Passos Coelho utiliza com alguma frequência a palavra resiliência. Face à iliteracia e ao nível de analfabetismo funcional prevalentes na população portuguesa, a palavra deve soar a muitos como um estrangeirismo, ao mesmo nível de termos como alavancagem, default ou fringe benefits. Eu continuo a preferir palavras portuguesas que conhecemos há séculos. Mas, já agora dizer ao senhor que resiliência não é nem uma vacina contra o sofrimento, nem um estado adquirido e imutável, mas antes um processo, um caminho de desenvolvimento a percorrer. A resiliência, de que Passos Coelho fala, serve para adoçar o sofrimento que um povo enfrenta, sem ter feito, rigorosamente nada, para o merecer. É que, no mar de tormentas em que nos arriscamos a naufragar, só há dois rumos. De um lado, a continuação da política atual, que nos conduz ao abismo, à miséria, à pobreza, enfim, ao aumento da dívida pública e ao fim da esperança. Uma espécie de sentimento que experimenta um condenado, a cada passo que o aproxima do cadafalso. Do outro lado, a possibilidade de rutura, o reequilíbrio da relação de forças sociais, a reforma das instituições europeias, a refundação da Europa. Como se o condenado tivesse acabado de receber uma comunicação de indulto. As vitórias dos Direitos Humanos e a cultura tecnológica fizeram-nos acreditar numa possível eliminação do sofrimento e, numa melhor organização social. Puro engano!

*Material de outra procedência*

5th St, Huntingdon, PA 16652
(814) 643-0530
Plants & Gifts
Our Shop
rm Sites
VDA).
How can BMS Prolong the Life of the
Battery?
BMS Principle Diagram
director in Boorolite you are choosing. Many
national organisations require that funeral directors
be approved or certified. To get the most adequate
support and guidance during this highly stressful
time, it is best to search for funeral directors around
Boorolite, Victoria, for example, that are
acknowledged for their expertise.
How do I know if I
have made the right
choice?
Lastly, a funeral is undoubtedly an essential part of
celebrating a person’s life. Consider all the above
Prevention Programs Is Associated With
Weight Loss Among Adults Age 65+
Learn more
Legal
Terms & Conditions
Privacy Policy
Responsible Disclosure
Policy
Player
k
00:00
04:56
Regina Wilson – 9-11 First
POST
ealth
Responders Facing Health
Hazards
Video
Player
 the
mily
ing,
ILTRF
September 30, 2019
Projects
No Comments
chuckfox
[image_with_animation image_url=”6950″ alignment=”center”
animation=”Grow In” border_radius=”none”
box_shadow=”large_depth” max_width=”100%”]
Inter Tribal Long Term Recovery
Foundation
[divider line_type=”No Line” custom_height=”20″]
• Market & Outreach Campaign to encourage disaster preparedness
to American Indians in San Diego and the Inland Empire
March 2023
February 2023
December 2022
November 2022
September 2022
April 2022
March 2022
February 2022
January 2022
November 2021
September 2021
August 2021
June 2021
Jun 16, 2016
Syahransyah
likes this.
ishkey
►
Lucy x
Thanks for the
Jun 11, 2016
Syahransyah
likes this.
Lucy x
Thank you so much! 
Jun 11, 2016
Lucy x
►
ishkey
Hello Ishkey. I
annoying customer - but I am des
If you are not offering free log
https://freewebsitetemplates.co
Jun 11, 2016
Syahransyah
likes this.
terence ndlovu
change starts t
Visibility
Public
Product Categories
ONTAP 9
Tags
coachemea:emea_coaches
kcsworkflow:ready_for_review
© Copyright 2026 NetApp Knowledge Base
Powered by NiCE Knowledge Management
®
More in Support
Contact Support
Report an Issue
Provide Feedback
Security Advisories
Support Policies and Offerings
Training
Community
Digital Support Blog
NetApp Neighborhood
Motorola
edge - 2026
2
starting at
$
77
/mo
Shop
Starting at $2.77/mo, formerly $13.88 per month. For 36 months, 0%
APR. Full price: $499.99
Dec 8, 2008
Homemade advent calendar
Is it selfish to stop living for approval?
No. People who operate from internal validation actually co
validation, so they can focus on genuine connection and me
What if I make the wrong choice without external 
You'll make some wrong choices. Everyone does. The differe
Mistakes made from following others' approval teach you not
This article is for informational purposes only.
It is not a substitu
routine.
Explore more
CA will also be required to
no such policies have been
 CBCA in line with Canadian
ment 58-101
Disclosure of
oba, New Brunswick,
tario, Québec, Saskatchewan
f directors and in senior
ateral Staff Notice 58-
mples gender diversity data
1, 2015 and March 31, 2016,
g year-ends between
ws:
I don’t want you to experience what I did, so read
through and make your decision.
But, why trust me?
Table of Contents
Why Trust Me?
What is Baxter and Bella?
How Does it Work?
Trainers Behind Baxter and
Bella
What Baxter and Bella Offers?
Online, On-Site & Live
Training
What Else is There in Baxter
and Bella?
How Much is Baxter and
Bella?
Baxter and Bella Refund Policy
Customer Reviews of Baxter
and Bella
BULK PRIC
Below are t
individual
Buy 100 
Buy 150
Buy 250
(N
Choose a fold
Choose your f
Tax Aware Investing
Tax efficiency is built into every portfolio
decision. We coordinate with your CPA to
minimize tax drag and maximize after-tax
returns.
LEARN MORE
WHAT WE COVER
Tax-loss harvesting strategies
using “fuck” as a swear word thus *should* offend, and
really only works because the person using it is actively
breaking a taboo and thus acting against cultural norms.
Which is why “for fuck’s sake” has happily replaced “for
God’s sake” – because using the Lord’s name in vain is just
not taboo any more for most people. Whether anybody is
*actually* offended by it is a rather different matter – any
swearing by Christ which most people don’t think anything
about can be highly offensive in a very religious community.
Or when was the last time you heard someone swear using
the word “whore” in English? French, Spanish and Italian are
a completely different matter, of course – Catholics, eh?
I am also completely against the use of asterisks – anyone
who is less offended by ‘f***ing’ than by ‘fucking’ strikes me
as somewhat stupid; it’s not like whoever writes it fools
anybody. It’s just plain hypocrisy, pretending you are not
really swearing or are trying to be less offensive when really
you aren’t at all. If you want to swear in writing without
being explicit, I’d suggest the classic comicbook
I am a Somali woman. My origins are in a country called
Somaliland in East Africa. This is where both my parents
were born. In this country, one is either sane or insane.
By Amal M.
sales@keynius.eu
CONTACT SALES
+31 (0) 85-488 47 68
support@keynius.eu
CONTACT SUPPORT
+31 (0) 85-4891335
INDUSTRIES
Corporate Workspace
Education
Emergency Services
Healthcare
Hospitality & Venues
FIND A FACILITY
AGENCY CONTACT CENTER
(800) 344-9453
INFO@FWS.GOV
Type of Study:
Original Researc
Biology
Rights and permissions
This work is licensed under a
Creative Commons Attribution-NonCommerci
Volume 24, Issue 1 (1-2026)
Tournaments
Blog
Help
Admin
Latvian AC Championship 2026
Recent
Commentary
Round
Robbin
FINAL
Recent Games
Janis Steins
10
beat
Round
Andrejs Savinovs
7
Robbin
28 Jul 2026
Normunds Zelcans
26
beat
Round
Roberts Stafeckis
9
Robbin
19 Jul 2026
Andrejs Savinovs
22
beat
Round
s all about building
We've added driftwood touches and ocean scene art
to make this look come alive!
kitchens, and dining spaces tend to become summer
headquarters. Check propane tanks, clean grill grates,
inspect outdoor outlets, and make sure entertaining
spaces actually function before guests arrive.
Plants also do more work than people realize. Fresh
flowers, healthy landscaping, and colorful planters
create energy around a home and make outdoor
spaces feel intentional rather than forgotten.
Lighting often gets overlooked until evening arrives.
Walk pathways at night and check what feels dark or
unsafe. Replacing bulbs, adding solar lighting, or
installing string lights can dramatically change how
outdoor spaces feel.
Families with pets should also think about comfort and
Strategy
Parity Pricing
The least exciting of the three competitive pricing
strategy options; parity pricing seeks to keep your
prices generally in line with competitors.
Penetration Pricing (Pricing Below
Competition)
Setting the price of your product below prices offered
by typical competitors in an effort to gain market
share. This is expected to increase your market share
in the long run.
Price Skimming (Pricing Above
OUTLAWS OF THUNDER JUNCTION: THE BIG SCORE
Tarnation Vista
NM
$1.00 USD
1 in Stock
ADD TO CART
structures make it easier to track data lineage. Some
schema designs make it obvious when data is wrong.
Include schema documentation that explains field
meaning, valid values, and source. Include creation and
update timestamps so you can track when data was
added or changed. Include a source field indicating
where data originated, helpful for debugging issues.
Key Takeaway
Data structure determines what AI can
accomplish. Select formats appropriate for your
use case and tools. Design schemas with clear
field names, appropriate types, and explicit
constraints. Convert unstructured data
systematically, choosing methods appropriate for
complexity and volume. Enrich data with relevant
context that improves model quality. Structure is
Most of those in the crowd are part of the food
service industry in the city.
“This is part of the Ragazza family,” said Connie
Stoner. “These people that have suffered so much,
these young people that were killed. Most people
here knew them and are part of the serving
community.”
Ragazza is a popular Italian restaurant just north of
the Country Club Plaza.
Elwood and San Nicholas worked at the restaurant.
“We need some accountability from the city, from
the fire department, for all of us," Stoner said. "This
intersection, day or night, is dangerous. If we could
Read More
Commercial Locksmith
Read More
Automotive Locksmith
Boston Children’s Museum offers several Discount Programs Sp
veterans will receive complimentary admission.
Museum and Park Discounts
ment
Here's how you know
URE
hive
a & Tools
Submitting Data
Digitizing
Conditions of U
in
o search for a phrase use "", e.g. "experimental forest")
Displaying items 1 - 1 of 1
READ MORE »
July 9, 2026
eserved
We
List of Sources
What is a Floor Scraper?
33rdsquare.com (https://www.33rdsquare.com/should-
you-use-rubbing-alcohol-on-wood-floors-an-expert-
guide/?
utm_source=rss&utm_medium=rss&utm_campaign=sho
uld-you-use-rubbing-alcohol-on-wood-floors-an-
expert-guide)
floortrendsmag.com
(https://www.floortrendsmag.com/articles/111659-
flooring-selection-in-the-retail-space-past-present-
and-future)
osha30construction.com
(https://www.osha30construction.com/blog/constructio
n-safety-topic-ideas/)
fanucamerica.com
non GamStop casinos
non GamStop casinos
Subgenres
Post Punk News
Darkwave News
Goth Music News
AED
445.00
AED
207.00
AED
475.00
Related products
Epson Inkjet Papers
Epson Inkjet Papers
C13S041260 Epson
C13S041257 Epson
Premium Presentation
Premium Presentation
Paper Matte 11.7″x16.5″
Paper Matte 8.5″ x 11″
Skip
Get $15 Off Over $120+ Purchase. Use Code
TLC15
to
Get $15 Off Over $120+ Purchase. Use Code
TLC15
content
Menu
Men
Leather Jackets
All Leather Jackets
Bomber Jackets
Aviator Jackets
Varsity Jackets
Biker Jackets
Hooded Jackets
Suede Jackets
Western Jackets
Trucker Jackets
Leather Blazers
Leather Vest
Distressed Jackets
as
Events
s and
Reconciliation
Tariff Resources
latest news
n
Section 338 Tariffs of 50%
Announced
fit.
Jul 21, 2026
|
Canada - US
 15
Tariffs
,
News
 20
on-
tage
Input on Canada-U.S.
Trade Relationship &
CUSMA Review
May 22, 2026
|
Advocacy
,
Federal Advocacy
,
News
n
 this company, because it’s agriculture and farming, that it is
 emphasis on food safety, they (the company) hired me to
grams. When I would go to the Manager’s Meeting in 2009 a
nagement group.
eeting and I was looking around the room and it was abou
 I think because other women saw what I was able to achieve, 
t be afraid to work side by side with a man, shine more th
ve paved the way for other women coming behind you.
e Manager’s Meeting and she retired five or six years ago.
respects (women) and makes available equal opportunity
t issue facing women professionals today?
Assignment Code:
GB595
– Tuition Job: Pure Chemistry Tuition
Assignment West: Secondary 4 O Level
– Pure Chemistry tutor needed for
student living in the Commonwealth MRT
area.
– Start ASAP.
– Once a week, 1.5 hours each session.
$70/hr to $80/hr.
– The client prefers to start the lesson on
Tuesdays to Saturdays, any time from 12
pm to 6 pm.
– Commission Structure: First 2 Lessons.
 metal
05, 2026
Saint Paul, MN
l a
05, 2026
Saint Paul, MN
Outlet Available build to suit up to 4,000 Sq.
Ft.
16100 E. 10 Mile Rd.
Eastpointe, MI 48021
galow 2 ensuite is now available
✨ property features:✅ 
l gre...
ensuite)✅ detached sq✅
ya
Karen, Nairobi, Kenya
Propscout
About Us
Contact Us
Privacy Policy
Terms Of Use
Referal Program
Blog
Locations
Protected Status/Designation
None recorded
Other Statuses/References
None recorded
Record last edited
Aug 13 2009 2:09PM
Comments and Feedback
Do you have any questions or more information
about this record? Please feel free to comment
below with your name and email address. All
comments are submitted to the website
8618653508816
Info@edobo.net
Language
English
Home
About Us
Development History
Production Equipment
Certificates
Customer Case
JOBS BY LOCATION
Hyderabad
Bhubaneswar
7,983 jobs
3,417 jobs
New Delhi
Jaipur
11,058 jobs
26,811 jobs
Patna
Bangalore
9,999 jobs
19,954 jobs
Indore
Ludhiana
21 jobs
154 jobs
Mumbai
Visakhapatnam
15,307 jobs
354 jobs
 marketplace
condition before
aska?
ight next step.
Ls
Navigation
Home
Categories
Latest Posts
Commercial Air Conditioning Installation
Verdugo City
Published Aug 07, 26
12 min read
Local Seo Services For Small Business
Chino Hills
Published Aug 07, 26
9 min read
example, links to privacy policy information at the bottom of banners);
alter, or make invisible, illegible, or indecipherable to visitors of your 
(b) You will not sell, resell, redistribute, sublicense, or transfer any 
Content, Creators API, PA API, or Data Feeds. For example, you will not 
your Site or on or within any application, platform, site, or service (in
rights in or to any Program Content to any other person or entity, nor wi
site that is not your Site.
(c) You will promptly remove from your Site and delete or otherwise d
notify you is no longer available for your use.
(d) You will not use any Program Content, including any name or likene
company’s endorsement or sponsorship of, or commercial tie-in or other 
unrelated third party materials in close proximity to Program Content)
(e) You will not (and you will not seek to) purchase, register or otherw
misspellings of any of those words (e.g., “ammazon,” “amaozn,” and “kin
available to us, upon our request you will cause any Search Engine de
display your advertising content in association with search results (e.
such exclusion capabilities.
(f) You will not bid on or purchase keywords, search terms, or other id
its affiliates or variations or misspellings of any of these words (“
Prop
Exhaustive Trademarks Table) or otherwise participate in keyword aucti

Ao longo da história da Humanidade, as grandes transformações e conquistas reverteram, em última instância, para os mesmos de sempre. Mas afinal o que é verdadeiramente a austeridade? Bem, ela traduz-se na diminuição de salários e pensões, aumento dos impostos sobre o trabalho, aumento dos custos para os cidadãos das funções sociais do Estado (educação, saúde, justiça,…) e cortes sobretudo na educação e saúde que se refletem na degradação destes serviços. Tudo isto resultando numa baixa de rendimentos da grande maioria da população. Mas se uns (muitos) perdem rendimentos outros (poucos) forçosamente terão que aumentá-los. Por alguma razão os ricos não só aumentaram em número como elevaram as suas fortunas nestes três últimos anos? E porque razão a pobreza em Portugal voltou ao nível de há 10 anos?
A austeridade é isso mesmo – a transferência de rendimentos dos mais pobres para os mais ricos.
Logo a resiliência não entra no léxico de certa classe social!
Uma classe social constituída por banqueiros, gestores e donos de grandes empresas e políticos ministeriáveis, uma minoria que domina económica e financeiramente o país, pretenderá sempre, “custe o que custar”, perpetuar a austeridade porque vê nela um meio de aumentar e expandir a sua fortuna.
É por esta razão que esta elite social jamais abdicará do recurso à austeridade como forma de acumular riqueza. E, com os poderosos meios mediáticos de que dispõe tentará convencer a população sacrificada de que tudo isto é para seu bem, incutindo-lhe medos e receios depois de lhe terem incutido sentimentos de culpa como o propagandeado “viver acima das suas possibilidades”. Tudo não passando afinal, de uma torpe e miserável artimanha e mentira politica. Para calar a revolta o recurso à resiliência como um sonífero.